Des images virales affirment qu’un jeune de 13 ans a été agressé par des colons en riposte aux attaques du Hamas. Selon des sources locales, l’enfant a en fait été blessé de façon accidentelle par un engin explosif dans la région de Naplouse.
Capture d'écran de la vidéo qui montre l'adolescent blessé. (Capture Twitter)
publié le 14 octobre 2023 à 9h40

«N’ai pas peur, je t’emmène à l’hôpital.» La vidéo, insoutenable, dure une vingtaine de secondes. On y voit un jeune garçon, sur le siège passager à l’avant d’une voiture en train de rouler. Son visage, ses vêtements, et une bonne partie de son corps sont noircis, brûlés. Le conducteur, qui filme, essaie de le rassurer. Lui demande son nom, et s’il vient de Hébron. L’enfant donne son identité et répond par l’affirmative à la question.

Sur les réseaux sociaux, le jeune garçon est présenté comme la victime d’un «assaut de colons» israéliens qui auraient tenté, pour se venger de l’attaque du Hamas contre Israël, «de le brûler vif près de la ville» palestinienne de Hébron. Celle-ci, située en Cisjordanie, est partiellement occupée par plusieurs centaines de colons israéliens.

Lignes extraites d'une collection
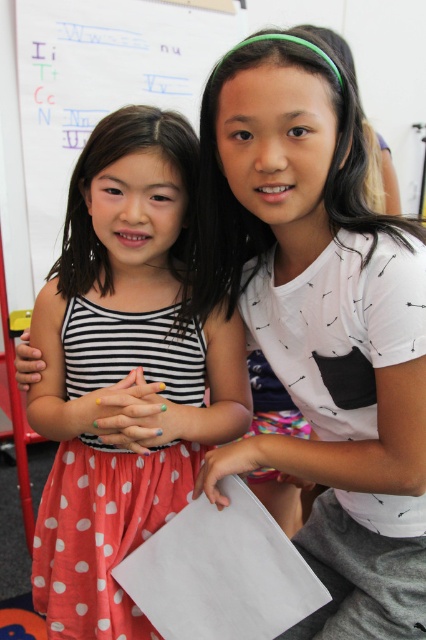
Question: Among these objects, which one is nearest to the camera?

Choices:
 (A) white paper at upper center
 (B) polka dot fabric dress at center

Answer: (B)

Question: Considering the relative positions of polka dot fabric dress at center and white paper at upper center in the image provided, where is polka dot fabric dress at center located with respect to white paper at upper center?

Choices:
 (A) right
 (B) left

Answer: (A)

Question: Considering the real-world distances, which object is closest to the polka dot fabric dress at center?

Choices:
 (A) white printed shirt at upper right
 (B) white paper at upper center

Answer: (A)

Question: Is polka dot fabric dress at center smaller than white paper at upper center?

Choices:
 (A) no
 (B) yes

Answer: (B)

Question: Which point is closer to the camera taking this photo?

Choices:
 (A) click(302, 474)
 (B) click(103, 497)
 (C) click(101, 81)

Answer: (A)

Question: Is polka dot fabric dress at center closer to the viewer compared to white paper at upper center?

Choices:
 (A) yes
 (B) no

Answer: (A)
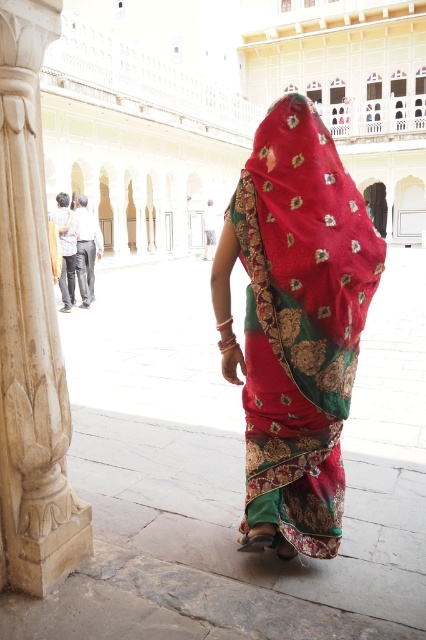
You are standing in the courtyard and want to pass between the white marble pillar at left and the matte black robe at left. Which object should you avoid touching if you want to maintain a 10 cm distance on both sides?

The white marble pillar at left is thinner than the matte black robe at left, so you should avoid touching the matte black robe at left to maintain a 10 cm distance on both sides since it has a larger width.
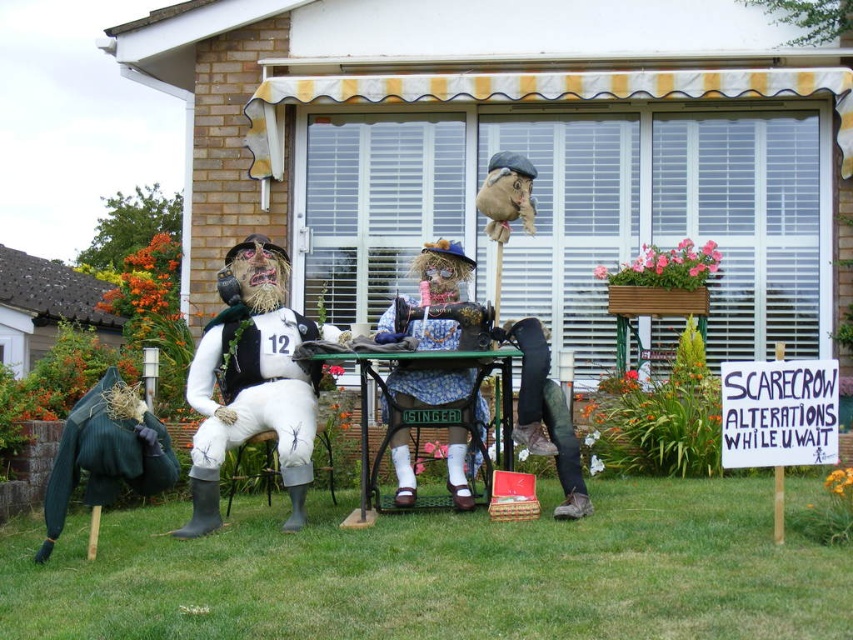
Between matte white rubber boots at left and green metal table at center, which one is positioned lower?

Positioned lower is green metal table at center.

Between point (248, 392) and point (397, 410), which one is positioned behind?

The point (248, 392) is behind.

The width and height of the screenshot is (853, 640). In order to click on matte white rubber boots at left in this screenshot , I will do `click(253, 380)`.

In the scene shown: Who is lower down, green grass at lower center or green metal table at center?

green grass at lower center is below.

Is green grass at lower center in front of green metal table at center?

Yes, it is in front of green metal table at center.

Is point (804, 554) farther from camera compared to point (395, 429)?

No, it is not.

Where is `green grass at lower center`? Image resolution: width=853 pixels, height=640 pixels. green grass at lower center is located at coordinates (440, 573).

Does white fabric scarecrow at center have a larger size compared to blue floral fabric at center?

Actually, white fabric scarecrow at center might be smaller than blue floral fabric at center.

Who is lower down, white fabric scarecrow at center or blue floral fabric at center?

white fabric scarecrow at center is below.

Is point (268, 426) more distant than point (421, 321)?

No, it is not.

Find the location of a particular element. Image resolution: width=853 pixels, height=640 pixels. white fabric scarecrow at center is located at coordinates (254, 394).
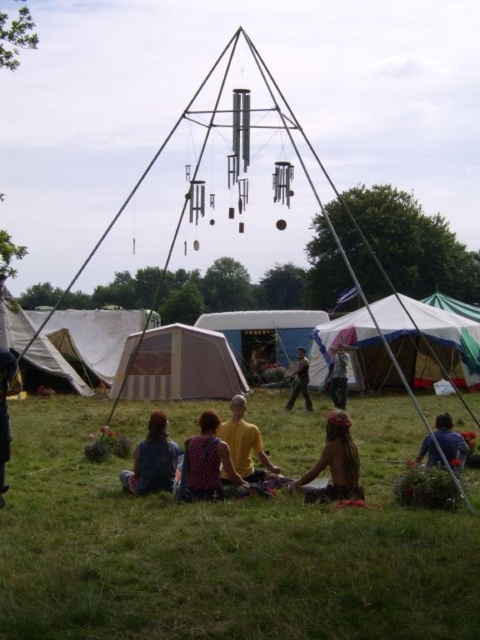
You are standing in the festival area and want to reach the dark blue fabric at lower left. Which direction should you move from the blue fabric at lower right to get there?

Since the blue fabric at lower right is closer to you than the dark blue fabric at lower left, you should move backward away from the blue fabric at lower right to reach the dark blue fabric at lower left.

You are organizing a festival and need to place a large banner between the yellow cotton shirt at center and the dark blue fabric at lower left. Which object should the banner be placed closer to if you want it to be more noticeable?

The banner should be placed closer to the yellow cotton shirt at center because it is smaller than the dark blue fabric at lower left, making it more likely to draw attention when the banner is near it.

You are setting up a picnic blanket and need to choose between the blue fabric at lower right and the dark blue fabric at lower left. Which one is taller?

The dark blue fabric at lower left is taller than the blue fabric at lower right.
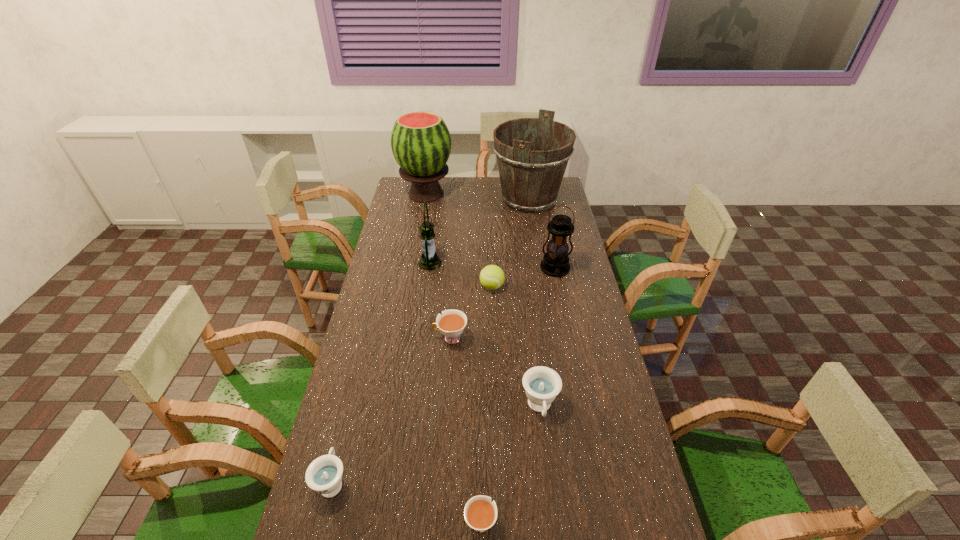
Identify the location of the leftmost teacup. The height and width of the screenshot is (540, 960). (324, 475).

Identify the location of free region located 0.330m on the front of the bucket. (540, 265).

At what (x,y) coordinates should I click in order to perform the action: click on free space located 0.390m on the right of the watermelon. Please return your answer as a coordinate pair (x, y). This screenshot has height=540, width=960. Looking at the image, I should click on (529, 194).

The width and height of the screenshot is (960, 540). Identify the location of vacant space situated 0.260m on the side where the left lantern emits light. (504, 263).

Find a few locations in the blank space located 0.280m above the right lantern, indicating its light source. Please provide its 2D coordinates. Your answer should be formatted as a tuple, i.e. [(x, y)], where the tuple contains the x and y coordinates of a point satisfying the conditions above.

[(567, 332)]

Locate an element on the screen. The width and height of the screenshot is (960, 540). vacant position located on the side of the seventh farthest object with the handle is located at coordinates (550, 498).

You are a GUI agent. You are given a task and a screenshot of the screen. Output one action in this format:
    pyautogui.click(x=<x>, y=<y>)
    Task: Click on the vacant region located on the left of the green tennis ball
    This screenshot has width=960, height=540.
    Given the screenshot: What is the action you would take?
    pyautogui.click(x=380, y=287)

Find the location of a particular element. vacant space located 0.230m on the side of the farthest teacup with the handle is located at coordinates (368, 338).

Locate an element on the screen. This screenshot has height=540, width=960. free point located on the side of the farthest teacup with the handle is located at coordinates (396, 338).

This screenshot has height=540, width=960. I want to click on vacant position located on the side of the nearer blue teacup with the handle, so click(x=358, y=381).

◆ Tâche à réaliser
Reproduisez intégralement, sans rien y changer, le passage présenté sur l'adolescent blessé. Fondez-vous uniquement sur le passage présenté.

◆ Réponse ci-dessous
Des images virales affirment qu’un jeune de 13 ans a été agressé par des colons en riposte aux attaques du Hamas. Selon des sources locales, l’enfant a en fait été blessé de façon accidentelle par un engin explosif dans la région de Naplouse.
Capture d'écran de la vidéo qui montre l'adolescent blessé. (Capture Twitter)
publié le 14 octobre 2023 à 9h40

«N’ai pas peur, je t’emmène à l’hôpital.» La vidéo, insoutenable, dure une vingtaine de secondes. On y voit un jeune garçon, sur le siège passager à l’avant d’une voiture en train de rouler. Son visage, ses vêtements, et une bonne partie de son corps sont noircis, brûlés. Le conducteur, qui filme, essaie de le rassurer. Lui demande son nom, et s’il vient de Hébron. L’enfant donne son identité et répond par l’affirmative à la question.

Sur les réseaux sociaux, le jeune garçon est présenté comme la victime d’un «assaut de colons» israéliens qui auraient tenté, pour se venger de l’attaque du Hamas contre Israël, «de le brûler vif près de la ville» palestinienne de Hébron. Celle-ci, située en Cisjordanie, est partiellement occupée par plusieurs centaines de colons israéliens.